Texte proposé
···

Les utopies concrètes : l’expérimentation locale pour penser présent et futur

Ces exemples montrent toute la difficulté à transformer une société donnée. Pour autant, faut-il rejeter à ce titre toute tentative de penser hors du cadre et d’espérer l’utopie concrète ? Cette pensée serait réductrice et en dissonance totale avec la réalité des défis auxquels nous faisons face, notamment d’un point de vue écologique. Cependant, on peut considérer les remarques d’Alex Gendler comme une invitation à sortir d’une interprétation polaire du monde, du tout noir et du tout blanc.

Les utopies concrètes se distinguent des schémas que nous venons de présenter. En effet, leur essence n’est pas de proposer une interprétation globale et cohérente du monde à laquelle les autres devraient se soumettre, mais de proposer des projets qui s’écrivent dans la réalité sociale et économique existante. De manière inclusive, les utopies concrètes permettent aux individus d’accéder à des modes de consommation alternatifs dès maintenant et de se libérer des structures sociales existantes. Dans le même temps, elles ne restreignent pas directement les possibilités et les libertés des autres. On parle alors de maquis en résistance concrète qui, avec un peu de chance, se développent dans les marges des sociétés dans l’espoir d’en affecter, un jour, les structures.

···

Matériel fourni

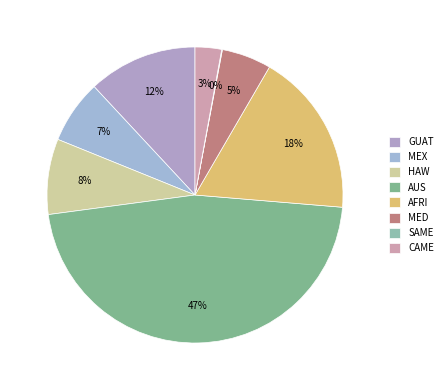

Which category has the biggest portion of the pie?

AUS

···

Série d'exercices
1: Répondez à ces questions sur le texte consacré aux utopies concrètes.
(a) À quoi les remarques d'Alex Gendler invitent-elles, d'après le texte ?
(b) À quoi les utopies concrètes permettent-elles aux individus d'accéder dès maintenant ?
(c) Comment le texte appelle-t-il ces projets qui se développent dans les marges des sociétés ?
2: Écrivez la suite du texte sur les utopies concrètes, en reprenant juste après sa dernière phrase.

Corrigé des exercices
1:
(a) À sortir d'une interprétation polaire du monde, du tout noir et du tout blanc.
(b) À des modes de consommation alternatifs.
(c) Des maquis en résistance concrète.

2:
Sur le plan du projet politique, l’utopie concrète est également particulière. Elle est animée par une logique de bottom-up en raison du rôle essentiel accordé aux citoyens. Elle vise à encourager les individus, à les sensibiliser et à améliorer leurs conditions de vie et à leur proposer de s’intégrer au sein de projets communs. En cela, elle s’oppose à d’autres formes de régulation politiques comme l’écologie punitive par exemple. Bien évidemment, l’utopie concrète reste inspirée de représentations et d’interprétations politiques globales. Mais elle élargit le champ des possibles au lieu de le restreindre.